The electronic device ED01 may include a plurality of camera modules ED80 having different properties or functions from each other. In this case, one of the plurality of camera modules ED80 may be a wide-angle camera, and the other one may be a telephoto camera. Similarly, one of the plurality of camera modules ED80 may be a front camera, and the other one may be a rear camera.

FIGS. 15A to 16E are diagrams illustrating various examples of an electronic device according to one or more embodiments. The spectral image sensor 1000 according to one or more embodiments may be applied to a mobile phone or smartphone 5100m shown in FIG. 15A a tablet or smart tablet 5200 shown in FIG. 15B, a digital camera or camcorder 5300 shown in FIG. 15C, a laptop computer 5400 shown in FIG. 15D, or a television or smart television 5500 shown in FIG. 15E. For example, the smartphone 5100m or the smart tablet 5200 may include a plurality of high-resolution cameras each equipped with a high-resolution spectral image sensor. By using high-resolution cameras, depth information of subjects in an image may be extracted, outfocusing of an image may be adjusted, or the subjects in the image may be automatically identified.

In addition, the spectral image sensor 1000 may be applied to a smart refrigerator 5600 shown in FIG. 16A, a security camera 5700 shown in FIG. 16B, a robot 5800 shown in FIG. 16C, a medical camera 5900 shown in FIG. 16D, or the like. For example, the smart refrigerator 5600 may automatically recognize food in the refrigerator by using a spectral image sensor and inform the user the presence of certain food, a type of food received or shipped, or the like through a smartphone. The security camera 5700 may provide ultra-high resolution images and, by using high sensitivity, have objects or people in the image be recognizable even in a dark environment. The robot 5800 may provide high-resolution images when deployed at disaster or industrial sites that cannot directly accessed by humans. The medical camera 5900 may provide high-resolution images for diagnosis or surgery and may dynamically adjust a field of view thereof.
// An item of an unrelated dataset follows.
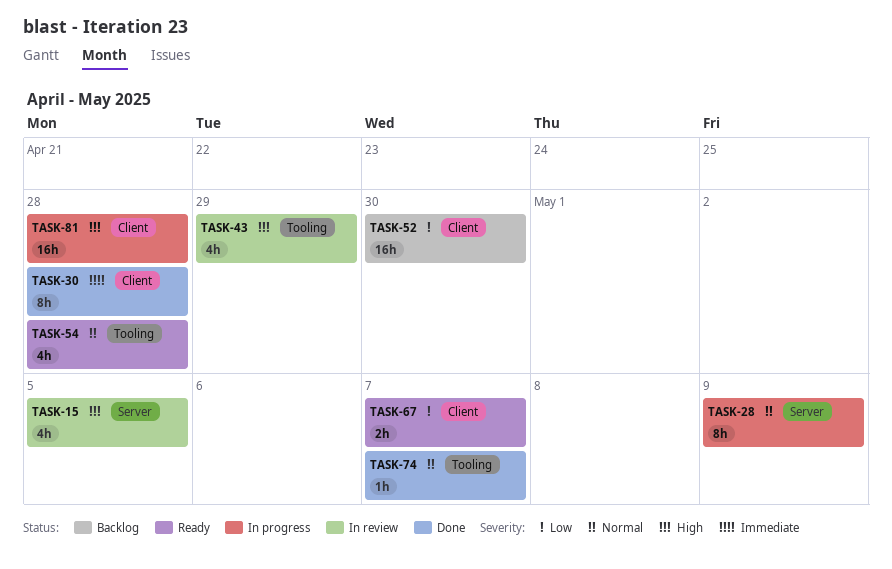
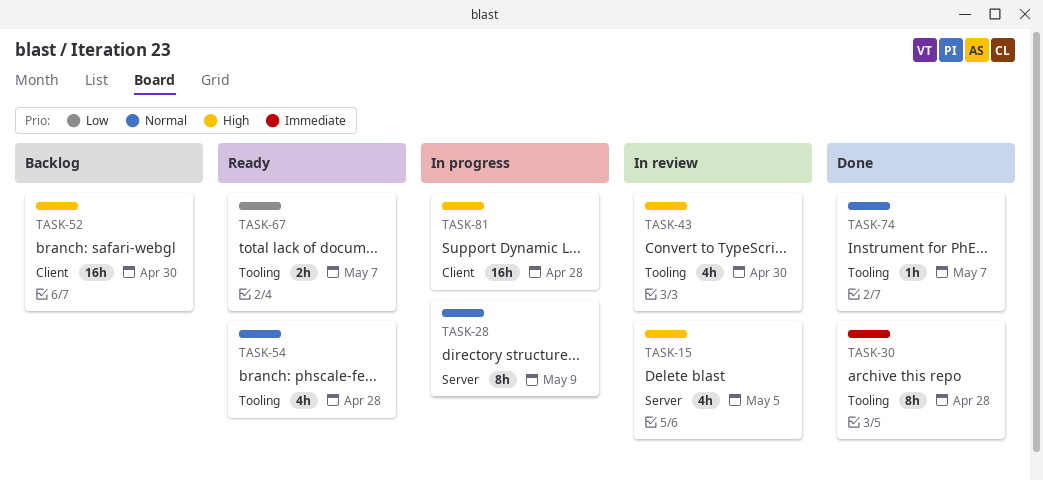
TASK-30, label: Client -> Tooling
TASK-43, due: Apr 29 -> Apr 30
TASK-52, priority: Low -> High
TASK-67, label: Client -> Tooling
In addition, the spectral image sensor 1000 may be applied to a vehicle 6000, as shown in FIG. 16E. The vehicle 6000 may include a plurality of vehicle cameras 6010, 6020, 6030, and 6040 at various positions, and each of the vehicle cameras 6010, 6020, 6030, and 6040 may include a spectral image sensor according to an embodiment. The vehicle 6000 may provide the driver with various information about the inside or surroundings of the vehicle 6000 by using the plurality of vehicle cameras 6010, 6020, 6030, and 6040, and automatically recognize objects or people in an image and provide information necessary for autonomous driving.

According to one or more embodiments, in a DBR of a unit filter having a central wavelength within a blue light wavelength range, a reflective layer in contact with a resonant layer includes a second material having a refractive index different from that of a first material, thereby improving reflectance in the blue light wavelength range. In addition, in a DBR of a unit filter having a central wavelength within a red light wavelength range (or, infrared range), a reflective layer contacting a resonant layer includes a first material and a third material having a refractive index different from that of the first material, thereby improving reflectance in the red light wavelength range (or, infrared range). Accordingly, a spectral image sensor with improved spectral performance may be implemented.

It should be understood that embodiments described herein should be considered in a descriptive sense only and not for purposes of limitation. Descriptions of features or aspects within each embodiment should typically be considered as available for other similar features or aspects in other embodiments. While one or more embodiments have been described with reference to the figures, it will be understood by those of ordinary skill in the art that various changes in form and details may be made therein without departing from the spirit and scope as defined by the following claims.